(AVAILABLE RECORDS)
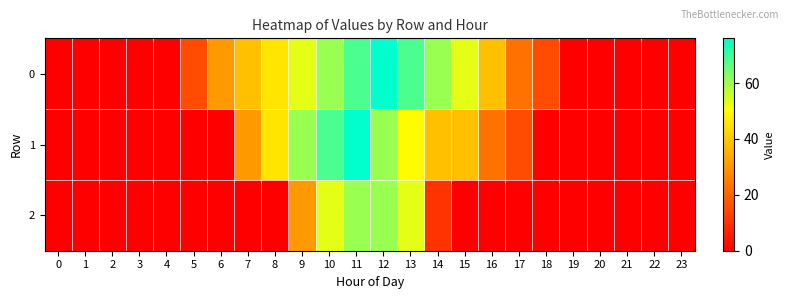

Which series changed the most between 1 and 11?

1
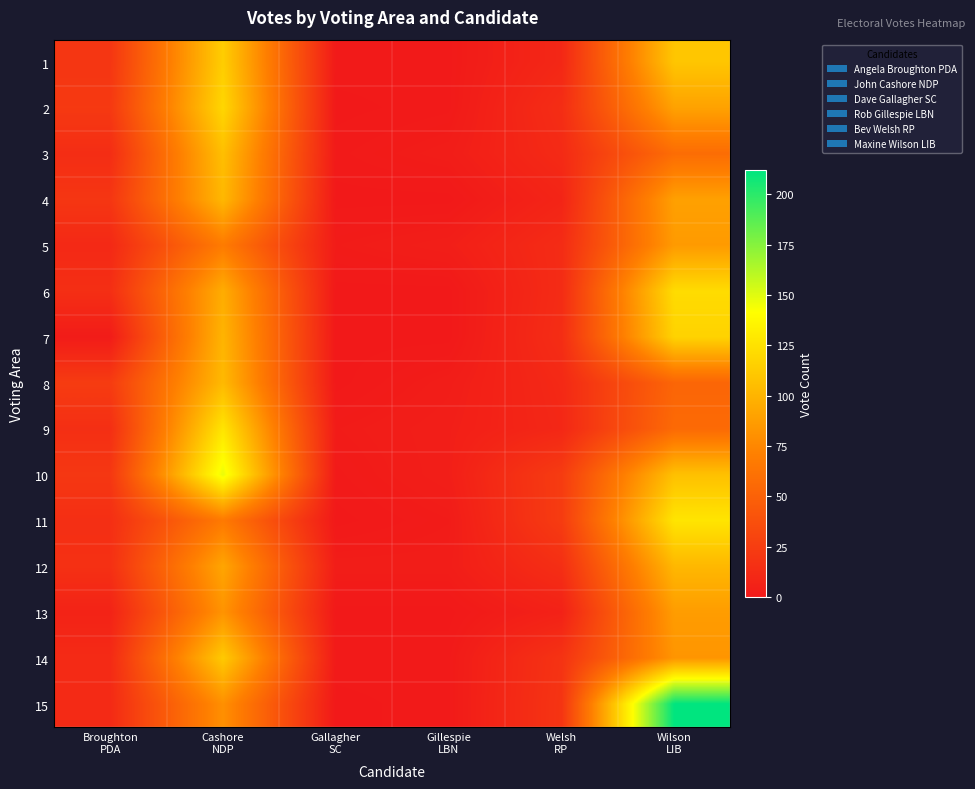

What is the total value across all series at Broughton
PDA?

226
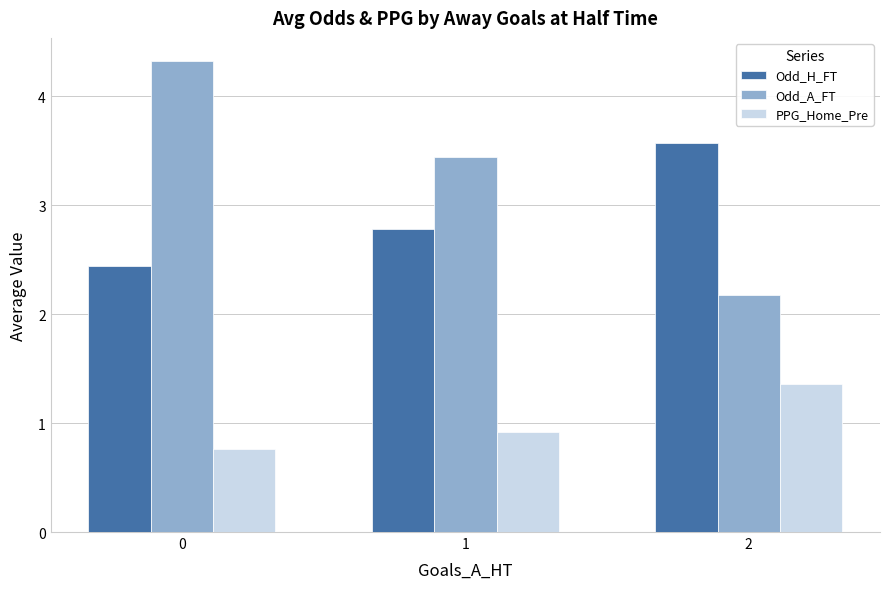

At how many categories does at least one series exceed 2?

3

(REQUIRED WORK) In the data above, change "series" to "group" wherever it appears and write out the text again with everything else unchanged. Omit the pictures.

(TASK SOLUTION)
Which group changed the most between 1 and 11?

1

What is the total value across all group at Broughton
PDA?

226

At how many categories does at least one group exceed 2?

3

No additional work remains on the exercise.